▶ _JOB_
Could you transcribe every record below exactly as written, excluding the pictures?

Extracted page text data:
- Opening Delimiter -
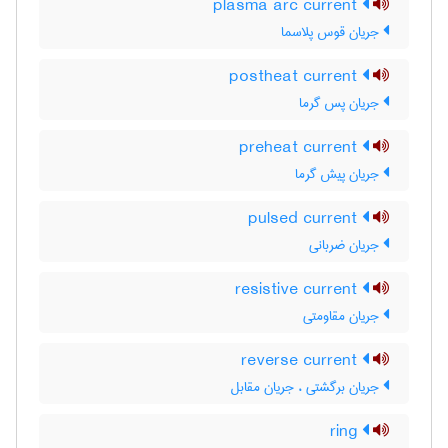
plasma arc current
جریان قوس پلاسما
postheat current
جریان پس گرما
preheat current
جریان پیش گرما
pulsed current
جریان ضربانی
resistive current
جریان مقاومتی
reverse current
جریان برگشتی ، جریان مقابل
ring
- Closing Delimiter -
▶ _PROBLEM SOLUTION_
plasma arc current
جریان قوس پلاسما
postheat current
جریان پس گرما
preheat current
جریان پیش گرما
pulsed current
جریان ضربانی
resistive current
جریان مقاومتی
reverse current
جریان برگشتی ، جریان مقابل
ring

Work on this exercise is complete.